Common Mistakes to Avoid
Not checking sb.length() != 0 before peeking If the StringBuilder is empty and you call sb.charAt(sb.length() - 1), you will get a StringIndexOutOfBoundsException. Always guard this check — even if the problem guarantees valid input, it shows clean coding habits.
Thinking you need multiple passes Many beginners think you need to scan the string multiple times because of chain reactions. The stack handles chain reactions automatically in a single pass. Trust the process!
Forgetting to reverse when using Stack Since a stack gives you characters in reverse order when you pop them, you must call .reverse() at the end. With StringBuilder you do not need this.
How This Fits Into the Stack Simulation Pattern
By now you might be noticing a theme across multiple problems:
LeetCode 3174 Clear Digits — digit acts as backspace, deletes closest left non-digit
LeetCode 2390 Removing Stars — star acts as backspace, deletes closest left non-star
LeetCode 1047 Remove Adjacent Duplicates — character cancels itself if it matches the top of stack
All three use the exact same StringBuilder-as-stack pattern. The only difference is the condition that triggers a deletion. This is why pattern recognition is the real skill — once you internalize this pattern, you can solve a whole family of problems in minutes.
FAQs — People Also Ask
Q1. What is the best approach for LeetCode 1047 in Java? The StringBuilder approach is the best. It runs in O(n) time, uses O(n) space, requires no extra data structure, and avoids the reversal step needed with a Stack.

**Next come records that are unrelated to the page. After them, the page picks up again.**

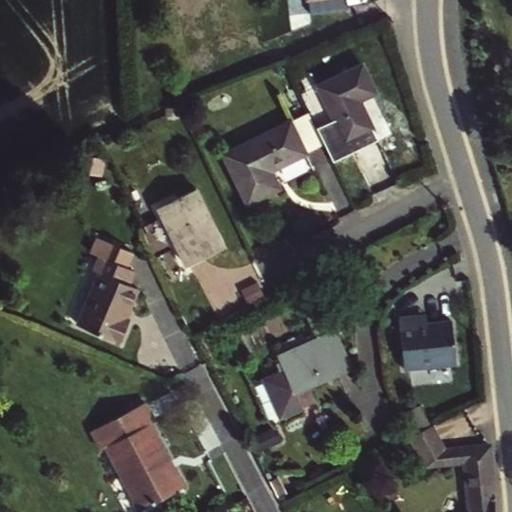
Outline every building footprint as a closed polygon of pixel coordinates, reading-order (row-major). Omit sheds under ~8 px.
[(308,0),(309,10),(347,6),(345,0),(308,0)] [(374,89),(361,63),(320,84),(347,138),(372,125),(358,97),(374,89)] [(306,150),(290,119),(226,152),(250,199),(281,184),(273,167),(306,150)] [(197,188),(161,206),(190,263),(226,244),(197,188)] [(101,248),(94,262),(100,264),(77,316),(119,335),(129,312),(125,310),(137,279),(128,275),(134,262),(124,257),(130,243),(97,228),(90,243),(101,248)] [(342,295),(305,313),(316,337),(283,352),(290,369),(270,378),(285,414),(321,398),(312,379),(353,362),(337,327),(353,320),(342,295)] [(419,322),(429,321),(427,310),(417,311),(419,322)] [(417,311),(400,313),(409,368),(461,359),(454,316),(429,321),(419,322),(417,311)] [(178,481),(147,417),(152,415),(141,394),(89,418),(99,438),(104,436),(135,501),(178,481)] [(447,416),(424,428),(426,460),(466,458),(470,457),(472,451),(478,447),(484,446),(492,446),(492,440),(449,443),(447,416)] [(403,511),(400,508),(395,511),(497,511),(492,446),(484,446),(478,447),(472,451),(470,457),(466,458),(470,511),(468,511),(403,511)] [(178,481),(135,501),(138,506),(181,486),(178,481)]
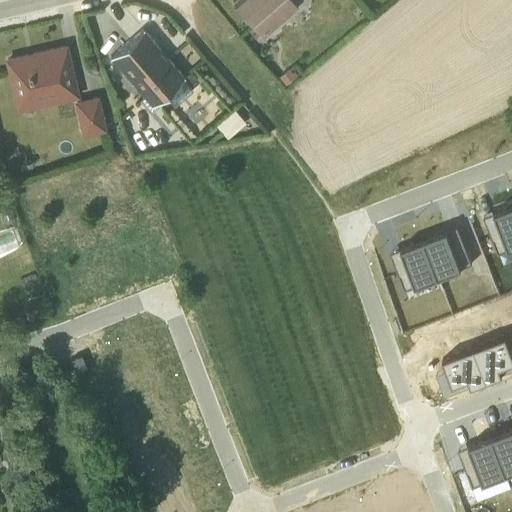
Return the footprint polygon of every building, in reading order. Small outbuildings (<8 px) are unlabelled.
[(231,0),(263,37),(298,7),(291,0),(231,0)] [(183,74),(141,27),(109,55),(144,95),(141,98),(151,109),(160,101),(156,97),(183,74)] [(18,109),(76,96),(65,45),(7,58),(18,109)] [(105,129),(97,93),(74,99),(82,134),(105,129)] [(235,103),(216,119),(228,133),(247,118),(235,103)] [(511,204),(483,215),(498,253),(511,247),(511,204)] [(457,225),(424,238),(438,276),(472,263),(457,225)] [(424,238),(390,251),(405,289),(438,276),(424,238)] [(39,295),(24,300),(30,318),(45,312),(39,295)] [(505,333),(474,345),(487,379),(502,373),(499,365),(511,360),(511,351),(510,345),(505,333)] [(511,360),(499,365),(502,373),(511,368),(511,344),(510,345),(511,351),(511,360)] [(474,345),(442,357),(446,369),(452,383),(468,377),(471,385),(487,379),(474,345)] [(446,369),(436,373),(444,395),(471,385),(468,377),(452,383),(446,369)] [(511,427),(491,435),(506,472),(511,470),(511,427)] [(491,435),(458,448),(472,486),(506,472),(491,435)]
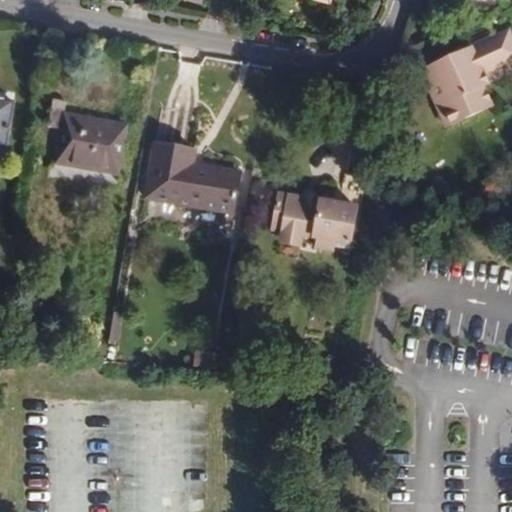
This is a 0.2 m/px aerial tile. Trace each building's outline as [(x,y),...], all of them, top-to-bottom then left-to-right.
[(487,87),(483,77),(488,74),(511,63),(511,33),(430,70),(435,78),(432,85),(442,109),(448,109),(454,125),(495,106),(487,87)] [(435,78),(430,70),(426,73),(432,85),(435,78)] [(492,84),(488,74),(483,77),(487,87),(492,84)] [(59,129),(54,162),(119,175),(128,125),(63,114),(65,101),(50,98),(45,127),(59,129)] [(0,148),(8,150),(16,104),(0,100),(0,148)] [(454,125),(448,109),(442,109),(450,127),(454,125)] [(158,142),(148,197),(235,213),(243,170),(194,162),(196,149),(158,142)] [(280,198),(273,235),(283,236),(283,244),(303,247),(304,240),(317,242),(316,255),(331,257),(332,245),(349,248),(355,211),(322,205),(322,199),(303,196),(303,202),(280,198)] [(246,367),(247,356),(212,353),(211,362),(246,367)]
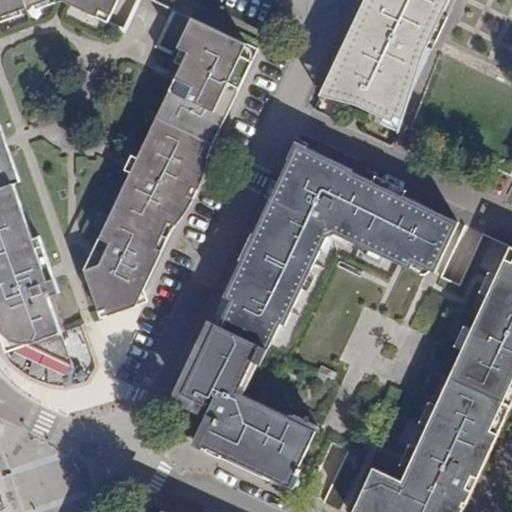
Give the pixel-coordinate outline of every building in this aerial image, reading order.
[(17,188),(23,186),(3,128),(0,128),(0,20),(57,0),(59,6),(68,3),(99,18),(102,11),(113,16),(120,0),(0,0),(0,329),(27,346),(37,350),(44,353),(49,354),(55,355),(59,355),(63,354),(65,353),(68,352),(62,335),(50,300),(62,296),(42,239),(35,241),(17,188)] [(407,105),(423,57),(430,43),(433,35),(445,9),(449,0),(365,0),(325,85),(393,117),(396,110),(404,114),(407,105)] [(433,35),(438,39),(450,12),(445,9),(433,35)] [(108,317),(137,307),(258,53),(190,19),(178,48),(189,52),(185,59),(190,62),(187,68),(181,80),(177,78),(119,199),(112,214),(99,241),(109,246),(99,267),(85,272),(99,313),(105,311),(108,317)] [(435,45),(430,43),(423,57),(407,105),(435,45)] [(393,117),(402,121),(404,114),(396,110),(393,117)] [(302,144),(298,141),(290,158),(295,160),(302,144)] [(354,168),(302,144),(295,160),(290,158),(279,181),(272,196),(225,295),(232,299),(220,324),(261,344),(269,347),(270,348),(282,322),(287,324),(332,230),(401,263),(412,269),(415,259),(436,272),(460,221),(427,205),(353,171),(354,168)] [(112,214),(119,199),(114,196),(106,211),(112,214)] [(375,467),(353,511),(428,511),(435,490),(443,494),(449,481),(468,491),(511,400),(511,246),(511,247),(403,480),(375,467)] [(225,295),(213,321),(220,324),(232,299),(225,295)] [(220,324),(213,321),(184,381),(188,383),(183,392),(204,402),(201,409),(208,413),(206,419),(196,440),(291,485),(297,472),(300,473),(303,468),(300,466),(320,425),(294,413),(293,417),(273,407),(255,399),(245,394),(239,391),(261,344),(220,324)] [(27,346),(0,329),(0,332),(8,354),(27,346)] [(269,347),(261,344),(239,391),(245,394),(260,362),(262,363),(269,347)] [(37,350),(73,368),(68,352),(65,353),(63,354),(59,355),(55,355),(49,354),(44,353),(37,350)] [(342,375),(327,368),(325,374),(333,378),(340,381),(342,375)] [(333,378),(325,374),(321,382),(329,386),(333,378)] [(468,491),(449,481),(443,494),(435,490),(428,511),(456,511),(457,511),(461,506),(468,491)]
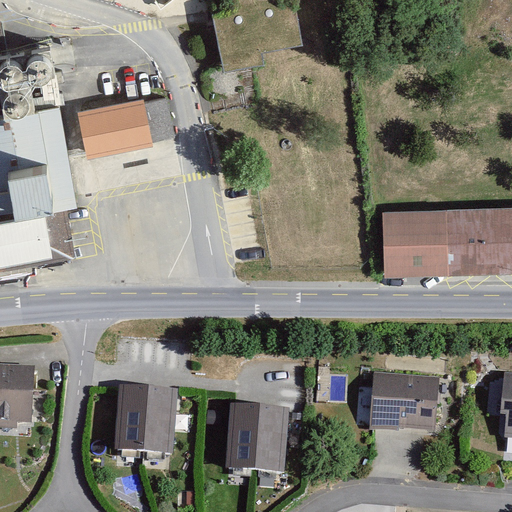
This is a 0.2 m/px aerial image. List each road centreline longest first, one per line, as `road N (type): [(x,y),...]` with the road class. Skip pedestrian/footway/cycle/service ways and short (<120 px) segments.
road 1 (unclassified): [(215,306),(186,104),(167,67),(121,33),(0,0)]
road 2 (tertiary): [(215,306),(511,309)]
road 3 (residential): [(83,310),(69,472),(85,511)]
road 4 (tertiary): [(83,310),(215,306)]
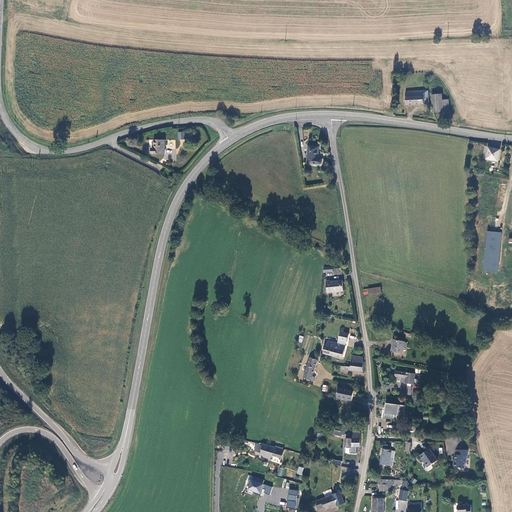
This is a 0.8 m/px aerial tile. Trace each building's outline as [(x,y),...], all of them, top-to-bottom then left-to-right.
[(428,91),(406,91),(406,105),(429,104),(428,91)] [(441,100),(441,94),(432,95),(433,112),(448,112),(447,100),(441,100)] [(161,154),(161,140),(150,140),(150,148),(148,148),(147,153),(161,154)] [(321,163),(321,162),(322,161),(322,159),(322,158),(319,155),(320,145),(309,144),(308,161),(321,163)] [(497,161),(499,150),(488,148),(486,159),(497,161)] [(483,270),(498,272),(502,232),(486,231),(483,270)] [(333,284),(333,283),(328,283),(329,294),(345,293),(345,284),(333,284)] [(349,334),(343,332),(344,327),(340,326),(338,340),(350,342),(351,338),(349,338),(349,334)] [(404,349),(406,343),(403,342),(403,341),(393,339),(391,350),(401,352),(402,349),(404,349)] [(343,359),(346,347),(329,342),(327,346),(325,346),(322,354),(343,359)] [(363,372),(363,356),(353,355),(352,366),(345,366),(345,370),(363,372)] [(316,382),(318,378),(315,377),(320,362),(310,359),(304,378),(316,382)] [(415,383),(415,374),(396,372),(396,377),(402,378),(407,378),(407,382),(415,383)] [(353,402),(355,392),(340,389),(339,400),(353,402)] [(361,447),(361,435),(353,434),(352,440),(346,440),(346,449),(352,449),(352,447),(361,447)] [(284,459),(286,450),(276,447),(275,449),(259,445),(257,453),(270,456),(284,459)] [(384,449),(380,464),(391,467),(395,452),(384,449)] [(469,455),(469,450),(458,449),(458,455),(457,455),(457,462),(455,464),(455,467),(457,469),(466,469),(466,460),(468,460),(468,455),(469,455)] [(429,467),(438,461),(432,450),(423,455),(426,461),(425,462),(429,467)] [(266,484),(268,476),(262,474),(259,482),(266,484)] [(278,488),(281,479),(269,475),(268,476),(266,484),(278,488)] [(286,507),(295,508),(297,490),(288,489),(286,507)] [(401,491),(399,501),(407,502),(409,492),(401,491)] [(326,510),(338,506),(334,495),(317,501),(320,509),(325,507),(326,510)] [(383,511),(384,499),(373,499),(373,511),(383,511)]
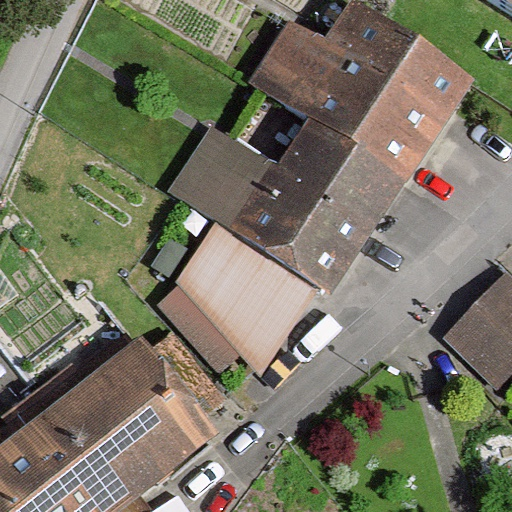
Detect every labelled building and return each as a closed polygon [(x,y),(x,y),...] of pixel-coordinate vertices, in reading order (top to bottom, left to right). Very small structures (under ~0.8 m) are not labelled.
[(511,0),(490,0),(511,13),(511,0)] [(407,186),(474,87),(378,19),(343,67),(291,30),(255,81),(310,120),(407,186)] [(168,192),(328,302),(407,186),(310,120),(272,175),(209,132),(168,192)] [(511,372),(511,276),(504,269),(443,334),(499,386),(511,372)] [(0,511),(118,511),(201,444),(127,354),(0,458),(0,511)]
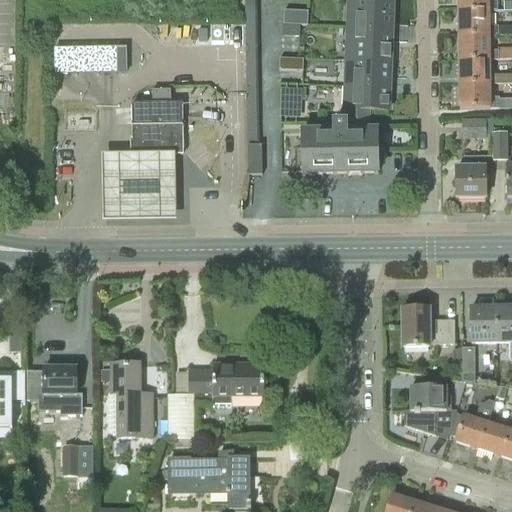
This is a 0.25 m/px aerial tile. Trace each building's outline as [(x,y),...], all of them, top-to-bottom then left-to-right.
[(457,0),(458,16),(489,16),(497,15),(496,0),(457,0)] [(347,113),(347,126),(334,126),(334,135),(302,135),(303,177),(378,176),(377,134),(369,134),(369,113),(388,114),(392,4),(357,3),(356,39),(347,39),(344,112),(347,113)] [(511,4),(503,5),(503,14),(511,13),(511,4)] [(248,147),(258,147),(256,6),(245,6),(247,147),(248,147)] [(307,28),(308,14),(284,13),(283,27),(307,28)] [(458,16),(458,40),(489,40),(489,38),(511,38),(511,29),(489,29),(489,16),(458,16)] [(459,64),(490,64),(490,63),(511,62),(511,53),(489,53),(489,40),(458,40),(459,64)] [(117,76),(117,49),(85,50),(53,50),(54,76),(86,76),(117,76)] [(126,49),(117,49),(117,76),(126,75),(126,49)] [(303,73),(303,61),(279,61),(279,73),(303,73)] [(459,64),(459,88),(490,88),(490,86),(511,86),(511,77),(490,78),(490,64),(459,64)] [(490,112),(490,111),(511,110),(511,101),(499,102),(499,99),(490,100),(490,88),(459,88),(459,112),(490,112)] [(152,107),(132,107),(132,117),(133,158),(175,157),(183,157),(182,116),(182,106),(171,107),(171,93),(152,94),(152,107)] [(463,141),(485,140),(485,124),(463,125),(463,141)] [(493,164),(507,163),(507,136),(493,136),(493,164)] [(262,148),(258,148),(258,147),(248,147),(248,148),(248,178),(262,178),(262,148)] [(175,157),(133,158),(102,158),(103,192),(103,225),(176,224),(175,192),(175,157)] [(457,202),(486,201),(485,160),(463,160),(463,172),(456,172),(457,202)] [(511,310),(496,311),(497,346),(510,346),(510,361),(511,361),(511,310)] [(497,346),(496,311),(470,311),(470,347),(497,346)] [(430,348),(454,348),(454,324),(440,325),(440,331),(429,332),(429,312),(402,313),(402,350),(430,350),(430,348)] [(474,385),(474,362),(474,351),(462,351),(462,376),(462,383),(474,385)] [(451,353),(452,363),(461,363),(461,353),(451,353)] [(151,396),(139,396),(139,366),(111,366),(112,373),(112,384),(112,396),(108,396),(108,440),(152,440),(151,396)] [(188,373),(188,397),(193,397),(193,404),(212,404),(212,409),(231,409),(231,399),(263,399),(263,366),(212,366),(212,373),(188,373)] [(81,396),(75,396),(76,370),(59,370),(59,367),(46,367),(46,370),(43,370),(43,374),(26,374),(25,403),(37,403),(37,413),(59,414),(59,418),(81,418),(81,396)] [(0,440),(11,441),(11,403),(22,403),(22,409),(23,409),(23,373),(0,373),(0,440)] [(112,373),(101,373),(101,384),(112,384),(112,373)] [(426,379),(426,390),(410,390),(410,414),(403,414),(403,429),(435,439),(435,434),(448,439),(448,438),(455,417),(456,414),(446,414),(446,390),(444,390),(444,381),(426,379)] [(499,389),(495,400),(503,402),(506,390),(499,389)] [(192,398),(168,398),(168,442),(193,442),(192,398)] [(478,453),(481,444),(487,426),(494,404),(489,402),(480,407),(475,422),(463,418),(463,419),(455,417),(448,438),(456,440),(454,445),(478,453)] [(501,460),(510,433),(487,426),(481,444),(478,453),(501,460)] [(511,463),(511,433),(510,433),(501,460),(511,463)] [(62,450),(62,478),(88,478),(88,450),(62,450)] [(250,511),(250,504),(263,504),(258,478),(248,478),(248,461),(227,461),(228,462),(188,462),(188,461),(169,461),(169,485),(187,485),(187,495),(228,495),(228,511),(246,510),(246,511),(250,511)] [(412,511),(415,506),(391,498),(386,511),(412,511)]
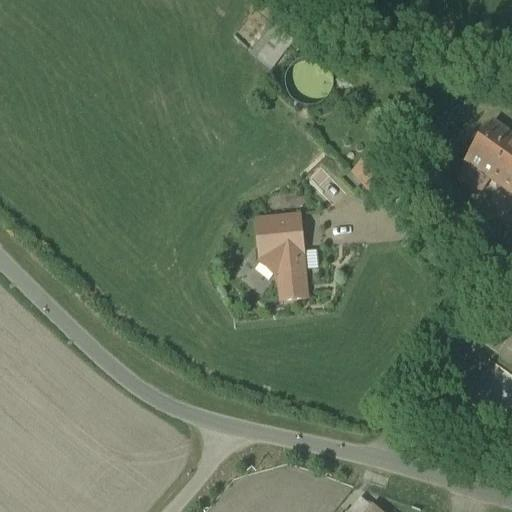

Q2. Why does a stack work for removing adjacent duplicates? Because whenever you remove a pair, the characters around them become the new neighbors. A stack naturally keeps track of the most recently seen character, so it catches these chain reactions without any extra logic.
Q3. What is the time complexity of LeetCode 1047? The optimal solution runs in O(n) time and O(n) space, where n is the length of the input string.
Q4. Is LeetCode 1047 asked in coding interviews? Yes, it is commonly asked as a warmup problem or follow-up at companies like Google, Amazon, and Adobe. It tests your understanding of stack-based string manipulation.
Q5. What is the difference between LeetCode 1047 and LeetCode 1209? LeetCode 1047 removes pairs of adjacent duplicates. LeetCode 1209 is the harder version — it removes groups of k adjacent duplicates, requiring you to store counts alongside characters in the stack.
Similar LeetCode Problems to Practice Next
- 2390. Removing Stars From a String — Medium — star as backspace
- 3174. Clear Digits — Easy — digit as backspace
- 844. Backspace String Compare — Easy — compare two strings after backspaces
- 1209. Remove All Adjacent Duplicates in String II — Medium — harder version with k duplicates
- 735. Asteroid Collision — Medium — stack simulation with collision logic
Conclusion
LeetCode 1047 Remove All Adjacent Duplicates In String is a beautiful problem that teaches you one of the most powerful and reusable patterns in DSA — stack simulation. The moment you spot that a removal can cause a chain reaction of more removals, you know a stack is your best friend.
The StringBuilder solution is clean, optimal, and interview-ready. Master it, understand why it works, and you will be able to tackle the entire family of stack simulation problems with confidence.